My Austrian cousin always insists I have to get out of the 19th century.
“Well, how do I do that?” I ask her as we sit in my schloss staring at the snow-covered Alps, the pine trees sticking out like green pipe cleaners.
“In the future, everything will be done by computer. The computer will tell you all you need to do and how to do it.”
“That isn’t a bad idea,” I reply. “But what do I want my computer to tell me? That’s the problem.…”
My cousin was no help. So now I’m trying to figure out what I want my computer to tell me.
For instance, I want it to tell me about being a snob and being politically incorrect. The keyboard just froze. So much for that instruction.
Now my computer and I are fighting over the fact that I think keeping tabs on Hollywood stars—their comings and goings, what they had for breakfast—is as exciting as watching Microsoft Windows load. Are we really that obsessed with them?
My Escape button has locked and there is a loud brrrr coming from the hard drive.
There are wonderful things, though. I can sit in Austria, log on to Google Maps and see the Manhattan street where my pied-à-terre is located. So, tell me, computer, why does New York need such a big cleanup? And I’m not just talking about Wall Street. The live pictures of my neighborhood show the sidewalks are a mess. The computer wasn’t seeing very well when it predicted a landslide victory for Mayor Bloomberg, was it? But now that he has won a third term, he should get on the stick and start sweeping.
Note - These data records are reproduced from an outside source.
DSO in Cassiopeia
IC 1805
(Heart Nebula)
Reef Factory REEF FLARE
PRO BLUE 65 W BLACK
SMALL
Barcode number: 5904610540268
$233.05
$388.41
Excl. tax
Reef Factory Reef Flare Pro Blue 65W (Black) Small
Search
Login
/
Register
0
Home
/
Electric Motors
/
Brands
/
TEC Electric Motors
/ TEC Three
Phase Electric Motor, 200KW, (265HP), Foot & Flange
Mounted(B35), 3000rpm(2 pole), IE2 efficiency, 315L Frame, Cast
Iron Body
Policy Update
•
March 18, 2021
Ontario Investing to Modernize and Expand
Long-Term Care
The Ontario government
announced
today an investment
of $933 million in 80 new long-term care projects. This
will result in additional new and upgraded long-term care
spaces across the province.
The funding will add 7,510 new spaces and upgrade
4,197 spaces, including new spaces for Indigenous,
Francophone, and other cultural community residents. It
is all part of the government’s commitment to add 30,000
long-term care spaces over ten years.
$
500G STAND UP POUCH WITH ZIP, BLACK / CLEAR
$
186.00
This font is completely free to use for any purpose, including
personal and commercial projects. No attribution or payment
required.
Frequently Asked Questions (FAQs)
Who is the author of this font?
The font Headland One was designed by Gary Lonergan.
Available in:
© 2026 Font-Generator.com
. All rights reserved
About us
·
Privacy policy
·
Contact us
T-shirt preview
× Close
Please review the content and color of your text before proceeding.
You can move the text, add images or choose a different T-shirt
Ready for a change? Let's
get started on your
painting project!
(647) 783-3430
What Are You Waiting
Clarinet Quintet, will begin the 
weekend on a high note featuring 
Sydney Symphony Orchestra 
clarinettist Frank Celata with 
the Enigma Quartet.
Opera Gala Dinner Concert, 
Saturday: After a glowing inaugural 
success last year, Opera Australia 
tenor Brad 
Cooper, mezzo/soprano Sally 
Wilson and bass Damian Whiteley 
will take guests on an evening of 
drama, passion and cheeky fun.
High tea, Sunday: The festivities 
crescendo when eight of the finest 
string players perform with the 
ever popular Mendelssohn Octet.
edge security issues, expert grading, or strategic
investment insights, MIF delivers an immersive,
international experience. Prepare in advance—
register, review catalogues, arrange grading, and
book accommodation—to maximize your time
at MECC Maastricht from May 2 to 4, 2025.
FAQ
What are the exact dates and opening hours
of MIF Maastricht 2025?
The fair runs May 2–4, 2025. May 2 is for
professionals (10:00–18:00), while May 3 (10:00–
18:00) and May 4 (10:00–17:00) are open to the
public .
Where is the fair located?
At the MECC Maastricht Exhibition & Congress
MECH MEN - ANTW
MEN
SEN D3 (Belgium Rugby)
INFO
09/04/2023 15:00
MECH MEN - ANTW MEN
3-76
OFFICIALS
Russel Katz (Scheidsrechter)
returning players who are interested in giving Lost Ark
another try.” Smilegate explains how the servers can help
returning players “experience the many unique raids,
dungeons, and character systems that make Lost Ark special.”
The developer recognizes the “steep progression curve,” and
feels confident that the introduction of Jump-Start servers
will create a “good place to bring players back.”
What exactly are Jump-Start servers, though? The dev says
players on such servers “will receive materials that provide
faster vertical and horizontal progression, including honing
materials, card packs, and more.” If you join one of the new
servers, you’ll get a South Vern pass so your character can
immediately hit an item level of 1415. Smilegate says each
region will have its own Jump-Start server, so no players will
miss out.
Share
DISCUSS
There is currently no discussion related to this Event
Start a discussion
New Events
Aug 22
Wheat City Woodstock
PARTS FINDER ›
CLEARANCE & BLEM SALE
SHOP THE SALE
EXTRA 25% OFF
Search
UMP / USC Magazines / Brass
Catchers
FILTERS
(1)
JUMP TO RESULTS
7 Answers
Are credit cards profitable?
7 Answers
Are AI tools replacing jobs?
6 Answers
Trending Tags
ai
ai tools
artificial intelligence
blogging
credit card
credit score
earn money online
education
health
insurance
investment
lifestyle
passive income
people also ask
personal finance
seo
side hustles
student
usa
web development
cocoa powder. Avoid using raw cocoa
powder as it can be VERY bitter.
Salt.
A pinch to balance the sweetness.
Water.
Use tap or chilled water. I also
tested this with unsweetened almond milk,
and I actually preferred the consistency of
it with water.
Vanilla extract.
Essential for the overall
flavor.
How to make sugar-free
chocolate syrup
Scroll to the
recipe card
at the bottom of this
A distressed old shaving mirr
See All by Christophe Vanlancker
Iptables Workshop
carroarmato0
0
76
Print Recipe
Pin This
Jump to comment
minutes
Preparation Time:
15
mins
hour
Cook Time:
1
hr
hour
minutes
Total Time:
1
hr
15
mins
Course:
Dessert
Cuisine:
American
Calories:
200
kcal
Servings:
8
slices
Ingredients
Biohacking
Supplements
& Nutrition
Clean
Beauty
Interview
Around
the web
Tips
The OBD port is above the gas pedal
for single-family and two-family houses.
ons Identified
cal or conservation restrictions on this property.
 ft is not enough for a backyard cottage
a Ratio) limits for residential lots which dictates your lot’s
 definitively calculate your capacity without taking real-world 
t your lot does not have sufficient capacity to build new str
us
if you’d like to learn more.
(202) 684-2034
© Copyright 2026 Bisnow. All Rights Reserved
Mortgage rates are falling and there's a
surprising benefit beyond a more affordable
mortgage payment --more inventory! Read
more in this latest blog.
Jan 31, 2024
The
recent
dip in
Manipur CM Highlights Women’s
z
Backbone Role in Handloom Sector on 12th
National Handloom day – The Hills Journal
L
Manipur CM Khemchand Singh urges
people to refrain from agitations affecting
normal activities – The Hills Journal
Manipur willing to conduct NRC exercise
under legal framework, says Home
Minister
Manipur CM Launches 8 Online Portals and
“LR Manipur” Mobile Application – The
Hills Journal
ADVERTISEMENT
Closer to where I’m sitting, why is it that the Swiss raised such a fuss about Megan Beyer, wife of the American ambassador to Switzerland, planting a victory garden à la Michelle Obama at the ambassador’s residence in Bern? She was inspired after eating greens from the Obamas’ garden at a White House luncheon (although news of the garden was all over the Web). In response, the Swiss, who didn’t want the Beyers in the first place, sent around a carload of all the cheeses in Switzerland (joke).
Scanning the European media to find out what they think about our famous president, my computer informs me that many of them—though this is not universal—think he’s a Big D (meaning big disappointment) so far.
But isn’t it typical of the Europeans to complain about everything in America? And when they do, my response is that America is still filled with the most generous, friendliest people on this planet. And it’s not as though the issues are easy. Afghanistan, for instance, is like a puzzle with 50,000 pieces and no corners.